Terbitnya Undang-Undang 33 Tahun 2014 tentang Jaminan Produk Halal, menjadi babak baru proses sertifikasi halal di Indonesia.

Baca juga:

Alasan Mengapa Indonesia Harus Punya UU Halal
Tantangan Pelaksanaan Sertifikasi Halal di Indonesia

Sebelumnya kurang lebih 32 tahun, Majelis Ulama Indonesia (MUI) memegang kewenangan penuh atas proses sertifikasi halal. Sejak pendaftaran, pemeriksaan hingga penerbitan sertifikat. Semua dilakukan dalam satu manajemen, dibawah kendali MUI.

Kini tidak lagi. Pintu masuk dan keluar sertifikasi halal dimandatkan kepada Badan Penyelenggara Jaminan Produk Halal (BPJPH). Sebuah badan di bawah Kementerian Agama. Badan ini berwenang menerima pendaftaran sekaligus menerbitkan sertifikat halal.

Lantas, apa perbedaan sertifikat halal yang kini diterbitkan BPJPH dengan sebelumnya oleh MUI?

Mandatori UU

MUI melakukan sertifikasi halal atas mandat surat Keputusan Bersama antara Menteri Agama dan Menteri Kesehatan. Hal ini dilakukan karena maraknya kasus kandungan babi dalam beberapa produk yang beredar di Indonesia di awal tahun 1980an.

Saat itu, sertifikasi halal menyasar produk yang diduga mengandung bahan babi.
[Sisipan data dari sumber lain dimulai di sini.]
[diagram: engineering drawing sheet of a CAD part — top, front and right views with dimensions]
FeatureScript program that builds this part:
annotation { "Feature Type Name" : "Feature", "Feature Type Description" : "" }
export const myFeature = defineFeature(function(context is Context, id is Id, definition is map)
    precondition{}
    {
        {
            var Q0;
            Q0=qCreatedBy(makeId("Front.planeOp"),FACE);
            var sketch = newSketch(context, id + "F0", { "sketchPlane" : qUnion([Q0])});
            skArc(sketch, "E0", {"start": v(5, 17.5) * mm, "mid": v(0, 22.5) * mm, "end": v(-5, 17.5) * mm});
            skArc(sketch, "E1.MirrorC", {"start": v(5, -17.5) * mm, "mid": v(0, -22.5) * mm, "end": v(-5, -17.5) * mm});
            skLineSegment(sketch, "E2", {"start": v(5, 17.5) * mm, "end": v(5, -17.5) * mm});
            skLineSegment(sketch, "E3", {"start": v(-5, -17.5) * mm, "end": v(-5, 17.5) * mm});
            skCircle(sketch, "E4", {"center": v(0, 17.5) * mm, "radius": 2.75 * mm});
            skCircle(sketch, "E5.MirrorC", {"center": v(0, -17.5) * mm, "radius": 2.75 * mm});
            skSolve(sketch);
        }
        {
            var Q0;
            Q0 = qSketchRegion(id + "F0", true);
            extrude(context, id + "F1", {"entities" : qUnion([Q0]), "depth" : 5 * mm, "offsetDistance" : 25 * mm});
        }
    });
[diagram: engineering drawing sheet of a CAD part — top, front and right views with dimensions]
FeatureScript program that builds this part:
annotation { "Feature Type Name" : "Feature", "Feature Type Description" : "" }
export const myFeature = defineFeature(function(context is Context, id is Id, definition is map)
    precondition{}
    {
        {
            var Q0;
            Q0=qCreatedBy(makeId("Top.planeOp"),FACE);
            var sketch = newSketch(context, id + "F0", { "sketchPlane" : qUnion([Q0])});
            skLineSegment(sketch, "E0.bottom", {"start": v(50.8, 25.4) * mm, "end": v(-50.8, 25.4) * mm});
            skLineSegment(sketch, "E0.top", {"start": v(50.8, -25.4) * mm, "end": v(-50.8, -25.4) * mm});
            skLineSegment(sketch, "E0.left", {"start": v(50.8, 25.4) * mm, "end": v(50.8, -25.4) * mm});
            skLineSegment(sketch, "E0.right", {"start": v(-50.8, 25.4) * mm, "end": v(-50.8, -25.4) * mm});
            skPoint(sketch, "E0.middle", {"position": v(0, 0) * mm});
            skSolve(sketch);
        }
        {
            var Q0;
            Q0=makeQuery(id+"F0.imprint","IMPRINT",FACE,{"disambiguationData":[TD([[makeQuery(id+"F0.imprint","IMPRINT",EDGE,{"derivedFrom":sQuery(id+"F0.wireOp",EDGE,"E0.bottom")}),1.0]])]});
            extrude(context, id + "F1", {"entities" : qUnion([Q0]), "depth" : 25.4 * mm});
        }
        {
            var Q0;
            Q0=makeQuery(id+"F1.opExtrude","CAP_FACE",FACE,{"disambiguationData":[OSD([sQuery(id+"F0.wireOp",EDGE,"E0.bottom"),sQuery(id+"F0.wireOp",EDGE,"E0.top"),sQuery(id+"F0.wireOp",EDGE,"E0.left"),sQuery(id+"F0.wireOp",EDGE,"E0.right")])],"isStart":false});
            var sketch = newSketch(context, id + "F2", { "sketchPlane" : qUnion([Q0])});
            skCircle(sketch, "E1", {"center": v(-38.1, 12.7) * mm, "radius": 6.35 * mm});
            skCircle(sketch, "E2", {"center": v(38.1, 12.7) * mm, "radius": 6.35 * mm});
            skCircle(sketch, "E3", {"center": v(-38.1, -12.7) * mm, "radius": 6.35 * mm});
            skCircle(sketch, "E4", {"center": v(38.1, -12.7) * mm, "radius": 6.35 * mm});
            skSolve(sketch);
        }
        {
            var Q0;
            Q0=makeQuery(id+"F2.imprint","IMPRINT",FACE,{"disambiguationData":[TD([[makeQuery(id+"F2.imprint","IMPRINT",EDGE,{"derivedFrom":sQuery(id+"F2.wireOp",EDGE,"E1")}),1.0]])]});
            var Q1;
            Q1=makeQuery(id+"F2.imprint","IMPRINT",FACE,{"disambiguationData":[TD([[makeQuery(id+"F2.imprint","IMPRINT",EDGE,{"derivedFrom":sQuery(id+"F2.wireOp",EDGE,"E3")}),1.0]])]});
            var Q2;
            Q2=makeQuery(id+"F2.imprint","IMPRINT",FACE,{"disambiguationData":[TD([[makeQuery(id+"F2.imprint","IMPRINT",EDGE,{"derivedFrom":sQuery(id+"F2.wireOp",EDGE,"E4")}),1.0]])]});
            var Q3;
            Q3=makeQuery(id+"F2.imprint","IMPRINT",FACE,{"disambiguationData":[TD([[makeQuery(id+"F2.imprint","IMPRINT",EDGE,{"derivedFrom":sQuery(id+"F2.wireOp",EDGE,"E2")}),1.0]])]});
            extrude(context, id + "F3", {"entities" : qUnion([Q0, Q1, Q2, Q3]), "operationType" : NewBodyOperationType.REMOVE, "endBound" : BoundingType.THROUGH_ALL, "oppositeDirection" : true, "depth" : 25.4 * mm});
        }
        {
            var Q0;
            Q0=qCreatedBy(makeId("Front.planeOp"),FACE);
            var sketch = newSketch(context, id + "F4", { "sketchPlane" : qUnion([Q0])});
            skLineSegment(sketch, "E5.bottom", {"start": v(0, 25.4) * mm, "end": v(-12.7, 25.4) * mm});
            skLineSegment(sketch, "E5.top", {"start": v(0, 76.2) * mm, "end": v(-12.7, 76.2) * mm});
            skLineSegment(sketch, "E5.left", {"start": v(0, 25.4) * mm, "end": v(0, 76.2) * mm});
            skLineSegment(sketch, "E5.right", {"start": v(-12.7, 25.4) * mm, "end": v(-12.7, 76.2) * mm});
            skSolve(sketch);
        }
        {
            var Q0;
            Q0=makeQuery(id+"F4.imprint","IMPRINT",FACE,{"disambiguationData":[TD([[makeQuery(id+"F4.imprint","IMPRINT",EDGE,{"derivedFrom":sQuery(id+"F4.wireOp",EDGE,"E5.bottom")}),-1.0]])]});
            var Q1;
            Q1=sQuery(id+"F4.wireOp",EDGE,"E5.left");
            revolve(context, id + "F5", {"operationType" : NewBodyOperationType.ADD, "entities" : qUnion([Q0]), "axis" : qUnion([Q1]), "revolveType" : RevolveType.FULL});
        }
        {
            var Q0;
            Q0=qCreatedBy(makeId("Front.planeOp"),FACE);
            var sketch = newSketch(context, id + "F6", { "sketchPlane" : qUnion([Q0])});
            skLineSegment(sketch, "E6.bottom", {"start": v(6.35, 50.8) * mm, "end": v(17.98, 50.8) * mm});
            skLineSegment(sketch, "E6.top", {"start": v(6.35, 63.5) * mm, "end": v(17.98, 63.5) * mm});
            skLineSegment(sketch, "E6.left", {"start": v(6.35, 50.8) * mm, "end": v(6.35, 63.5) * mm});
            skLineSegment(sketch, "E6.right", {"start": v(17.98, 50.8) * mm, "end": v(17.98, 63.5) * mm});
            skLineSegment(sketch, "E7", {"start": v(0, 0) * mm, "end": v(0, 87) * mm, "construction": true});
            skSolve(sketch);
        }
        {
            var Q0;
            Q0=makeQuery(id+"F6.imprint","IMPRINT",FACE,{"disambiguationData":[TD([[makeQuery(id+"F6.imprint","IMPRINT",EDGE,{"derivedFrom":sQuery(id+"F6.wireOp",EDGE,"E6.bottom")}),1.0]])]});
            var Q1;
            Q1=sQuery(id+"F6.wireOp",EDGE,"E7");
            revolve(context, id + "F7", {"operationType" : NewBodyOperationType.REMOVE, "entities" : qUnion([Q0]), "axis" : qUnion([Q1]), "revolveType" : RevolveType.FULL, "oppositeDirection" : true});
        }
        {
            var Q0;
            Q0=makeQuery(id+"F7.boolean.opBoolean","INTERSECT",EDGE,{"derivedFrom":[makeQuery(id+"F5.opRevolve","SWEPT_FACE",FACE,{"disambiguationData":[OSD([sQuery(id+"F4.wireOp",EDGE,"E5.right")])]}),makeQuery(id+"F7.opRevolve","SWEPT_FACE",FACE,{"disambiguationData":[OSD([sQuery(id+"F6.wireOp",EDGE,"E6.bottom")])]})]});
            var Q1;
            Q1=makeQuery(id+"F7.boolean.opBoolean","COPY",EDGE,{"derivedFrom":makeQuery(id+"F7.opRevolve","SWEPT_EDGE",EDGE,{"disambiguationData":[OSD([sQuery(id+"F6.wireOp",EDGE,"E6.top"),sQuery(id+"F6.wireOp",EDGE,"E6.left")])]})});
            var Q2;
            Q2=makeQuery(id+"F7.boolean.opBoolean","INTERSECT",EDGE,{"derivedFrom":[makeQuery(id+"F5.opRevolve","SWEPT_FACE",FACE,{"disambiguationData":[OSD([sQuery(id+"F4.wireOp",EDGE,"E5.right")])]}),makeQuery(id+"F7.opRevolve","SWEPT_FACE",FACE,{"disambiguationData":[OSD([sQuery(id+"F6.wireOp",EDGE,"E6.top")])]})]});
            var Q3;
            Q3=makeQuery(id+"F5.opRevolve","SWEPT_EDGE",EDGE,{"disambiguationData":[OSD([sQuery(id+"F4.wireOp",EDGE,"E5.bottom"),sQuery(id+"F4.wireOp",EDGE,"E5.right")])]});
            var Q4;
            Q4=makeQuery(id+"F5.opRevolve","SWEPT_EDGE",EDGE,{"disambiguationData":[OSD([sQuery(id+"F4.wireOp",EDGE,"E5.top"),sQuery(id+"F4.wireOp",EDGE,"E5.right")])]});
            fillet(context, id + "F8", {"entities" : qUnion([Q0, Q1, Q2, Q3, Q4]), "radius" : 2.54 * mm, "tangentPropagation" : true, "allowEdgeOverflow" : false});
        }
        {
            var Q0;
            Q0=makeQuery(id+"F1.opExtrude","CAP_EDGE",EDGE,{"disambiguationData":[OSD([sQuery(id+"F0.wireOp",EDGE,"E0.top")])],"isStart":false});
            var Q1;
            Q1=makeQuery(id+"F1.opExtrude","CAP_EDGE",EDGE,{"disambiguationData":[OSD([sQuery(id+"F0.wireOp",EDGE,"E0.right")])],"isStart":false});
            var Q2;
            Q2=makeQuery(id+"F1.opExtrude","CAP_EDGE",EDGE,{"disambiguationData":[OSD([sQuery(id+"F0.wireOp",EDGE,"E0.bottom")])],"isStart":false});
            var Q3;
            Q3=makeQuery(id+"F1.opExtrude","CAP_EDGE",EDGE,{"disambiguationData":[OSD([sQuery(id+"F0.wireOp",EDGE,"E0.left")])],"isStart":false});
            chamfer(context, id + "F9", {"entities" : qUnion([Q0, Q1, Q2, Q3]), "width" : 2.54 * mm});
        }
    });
Namun seiring waktu, sertifikasi halal terus merambah banyak jenis produk.

Meski demikian, proses sertifikasi halal yang dilakukan MUI bersifat sukarela. Dimana pelaku usaha secara sukarela dan kesadaran mandiri daftarkan produknya untuk peroleh sertifikat halal.

Bagi pelaku usaha, sertifikat halal menjadi nilai tambah atas produknya. Bagaimana pun konsumen Indonesia yang mayoritas Islam tentu sangat fanatik dengan istilah halal. Sehingga produk yang sudah dinyatakan halal bisa berdampak pada omset penjualan.

Kini, sertifikat halal bersifat wajib dan melekat pada produk yang masuk, beredar, dan diperdagangkan di wilayah Indonesia. Artinya pelaku usaha tidak punya pilihan lain selain mengajukan sertifikasi halal dan menjaga proses produksi agar tetap halal.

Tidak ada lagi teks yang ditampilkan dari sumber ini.